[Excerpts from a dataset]

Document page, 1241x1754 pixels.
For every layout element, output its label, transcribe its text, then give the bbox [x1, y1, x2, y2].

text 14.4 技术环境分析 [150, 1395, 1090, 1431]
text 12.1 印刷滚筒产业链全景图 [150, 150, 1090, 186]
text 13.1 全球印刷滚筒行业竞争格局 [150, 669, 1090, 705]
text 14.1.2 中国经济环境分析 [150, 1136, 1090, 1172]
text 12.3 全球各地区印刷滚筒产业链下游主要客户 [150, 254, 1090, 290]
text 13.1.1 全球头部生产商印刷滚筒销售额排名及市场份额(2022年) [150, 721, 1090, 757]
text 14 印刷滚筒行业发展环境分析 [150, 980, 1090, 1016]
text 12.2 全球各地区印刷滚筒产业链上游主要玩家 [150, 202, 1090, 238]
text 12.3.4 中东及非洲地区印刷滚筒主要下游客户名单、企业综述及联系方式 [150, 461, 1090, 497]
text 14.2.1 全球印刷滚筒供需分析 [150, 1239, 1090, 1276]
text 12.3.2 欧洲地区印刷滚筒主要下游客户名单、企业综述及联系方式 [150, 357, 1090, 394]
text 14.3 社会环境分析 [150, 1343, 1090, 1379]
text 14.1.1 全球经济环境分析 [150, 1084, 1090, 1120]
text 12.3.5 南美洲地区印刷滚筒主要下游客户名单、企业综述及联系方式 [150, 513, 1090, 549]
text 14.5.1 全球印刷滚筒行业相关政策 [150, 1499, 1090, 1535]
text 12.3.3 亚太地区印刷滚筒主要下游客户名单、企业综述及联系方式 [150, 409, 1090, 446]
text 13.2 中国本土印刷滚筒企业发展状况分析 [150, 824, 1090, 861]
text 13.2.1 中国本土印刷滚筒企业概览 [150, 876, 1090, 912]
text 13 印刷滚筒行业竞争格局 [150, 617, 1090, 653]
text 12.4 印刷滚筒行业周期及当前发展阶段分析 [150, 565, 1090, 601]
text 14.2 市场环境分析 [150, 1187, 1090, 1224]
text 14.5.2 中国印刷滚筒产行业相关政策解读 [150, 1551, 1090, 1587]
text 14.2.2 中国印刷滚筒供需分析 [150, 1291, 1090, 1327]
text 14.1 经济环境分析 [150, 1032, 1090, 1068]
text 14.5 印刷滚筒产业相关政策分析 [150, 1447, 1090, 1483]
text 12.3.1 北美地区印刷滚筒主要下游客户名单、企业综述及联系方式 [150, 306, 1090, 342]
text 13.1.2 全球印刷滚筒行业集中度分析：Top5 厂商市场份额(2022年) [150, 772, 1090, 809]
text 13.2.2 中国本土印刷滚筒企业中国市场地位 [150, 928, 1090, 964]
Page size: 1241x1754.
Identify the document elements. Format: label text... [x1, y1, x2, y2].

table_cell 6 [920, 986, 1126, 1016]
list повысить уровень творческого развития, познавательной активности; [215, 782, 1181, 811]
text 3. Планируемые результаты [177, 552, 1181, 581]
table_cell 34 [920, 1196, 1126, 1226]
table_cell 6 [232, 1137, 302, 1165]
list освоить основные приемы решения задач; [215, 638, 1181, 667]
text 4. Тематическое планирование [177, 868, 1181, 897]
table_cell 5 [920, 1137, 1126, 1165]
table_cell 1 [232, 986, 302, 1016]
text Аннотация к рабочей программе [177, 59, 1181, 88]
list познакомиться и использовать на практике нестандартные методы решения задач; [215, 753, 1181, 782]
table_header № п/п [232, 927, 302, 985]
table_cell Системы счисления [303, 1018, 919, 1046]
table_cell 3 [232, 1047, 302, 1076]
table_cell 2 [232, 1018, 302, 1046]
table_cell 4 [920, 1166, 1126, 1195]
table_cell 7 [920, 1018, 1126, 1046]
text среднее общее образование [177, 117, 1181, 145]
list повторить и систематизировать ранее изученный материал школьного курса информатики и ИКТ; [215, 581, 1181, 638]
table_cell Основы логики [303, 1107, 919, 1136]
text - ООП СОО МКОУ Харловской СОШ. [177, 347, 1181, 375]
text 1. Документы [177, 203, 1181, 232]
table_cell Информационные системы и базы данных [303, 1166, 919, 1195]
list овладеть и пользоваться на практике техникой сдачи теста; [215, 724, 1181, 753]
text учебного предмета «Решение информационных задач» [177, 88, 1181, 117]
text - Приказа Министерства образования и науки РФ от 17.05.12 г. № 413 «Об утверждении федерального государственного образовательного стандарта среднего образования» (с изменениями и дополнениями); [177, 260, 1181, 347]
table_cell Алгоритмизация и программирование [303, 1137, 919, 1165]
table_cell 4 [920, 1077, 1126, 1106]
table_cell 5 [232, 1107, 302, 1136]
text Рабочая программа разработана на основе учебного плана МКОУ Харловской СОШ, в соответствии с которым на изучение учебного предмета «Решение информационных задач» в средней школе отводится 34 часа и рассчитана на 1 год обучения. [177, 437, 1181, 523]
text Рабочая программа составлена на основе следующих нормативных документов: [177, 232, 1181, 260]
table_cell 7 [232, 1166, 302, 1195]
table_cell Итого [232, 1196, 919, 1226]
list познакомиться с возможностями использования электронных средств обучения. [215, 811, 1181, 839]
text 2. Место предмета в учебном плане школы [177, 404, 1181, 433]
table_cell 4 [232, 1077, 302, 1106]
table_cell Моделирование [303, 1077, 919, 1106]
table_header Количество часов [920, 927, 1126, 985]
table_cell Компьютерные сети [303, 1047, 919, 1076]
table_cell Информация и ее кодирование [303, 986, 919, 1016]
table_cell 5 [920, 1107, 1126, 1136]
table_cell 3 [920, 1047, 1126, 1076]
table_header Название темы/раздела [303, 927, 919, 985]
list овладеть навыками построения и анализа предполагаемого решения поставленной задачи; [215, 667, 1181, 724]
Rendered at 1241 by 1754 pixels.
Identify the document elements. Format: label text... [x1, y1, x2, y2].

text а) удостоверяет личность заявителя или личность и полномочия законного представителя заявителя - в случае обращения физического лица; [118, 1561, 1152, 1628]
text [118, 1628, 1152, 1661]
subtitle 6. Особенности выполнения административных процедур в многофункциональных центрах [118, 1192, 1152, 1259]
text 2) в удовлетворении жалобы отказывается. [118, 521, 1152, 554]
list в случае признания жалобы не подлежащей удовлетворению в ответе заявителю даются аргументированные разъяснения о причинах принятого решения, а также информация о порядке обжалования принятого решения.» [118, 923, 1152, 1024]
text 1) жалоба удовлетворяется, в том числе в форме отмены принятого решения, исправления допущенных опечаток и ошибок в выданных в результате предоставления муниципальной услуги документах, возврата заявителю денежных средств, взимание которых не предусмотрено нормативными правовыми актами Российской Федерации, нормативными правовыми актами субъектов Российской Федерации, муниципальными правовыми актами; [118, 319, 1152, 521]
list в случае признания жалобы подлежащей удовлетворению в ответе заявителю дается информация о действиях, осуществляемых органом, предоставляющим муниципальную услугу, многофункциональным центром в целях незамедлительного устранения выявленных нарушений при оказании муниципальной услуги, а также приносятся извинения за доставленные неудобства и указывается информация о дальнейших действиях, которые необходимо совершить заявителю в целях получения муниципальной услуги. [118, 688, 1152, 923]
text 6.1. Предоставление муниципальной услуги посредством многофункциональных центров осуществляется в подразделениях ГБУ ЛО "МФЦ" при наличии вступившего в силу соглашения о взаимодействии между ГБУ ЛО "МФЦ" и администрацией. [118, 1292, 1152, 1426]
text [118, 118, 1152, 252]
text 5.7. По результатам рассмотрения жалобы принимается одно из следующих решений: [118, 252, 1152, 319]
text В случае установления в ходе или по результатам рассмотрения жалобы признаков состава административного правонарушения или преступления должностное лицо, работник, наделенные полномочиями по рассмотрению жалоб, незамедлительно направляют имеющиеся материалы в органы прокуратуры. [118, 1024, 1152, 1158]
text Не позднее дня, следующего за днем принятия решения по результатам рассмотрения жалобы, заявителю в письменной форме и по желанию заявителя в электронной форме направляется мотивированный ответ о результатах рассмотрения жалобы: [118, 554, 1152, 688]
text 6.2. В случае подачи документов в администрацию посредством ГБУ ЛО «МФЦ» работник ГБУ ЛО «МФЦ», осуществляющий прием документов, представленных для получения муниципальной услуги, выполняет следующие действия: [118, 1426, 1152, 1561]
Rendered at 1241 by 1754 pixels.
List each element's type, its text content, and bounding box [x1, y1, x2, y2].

# What needs to be done
The expected answer is one number: how many lines above contain "обучения".

# Result
2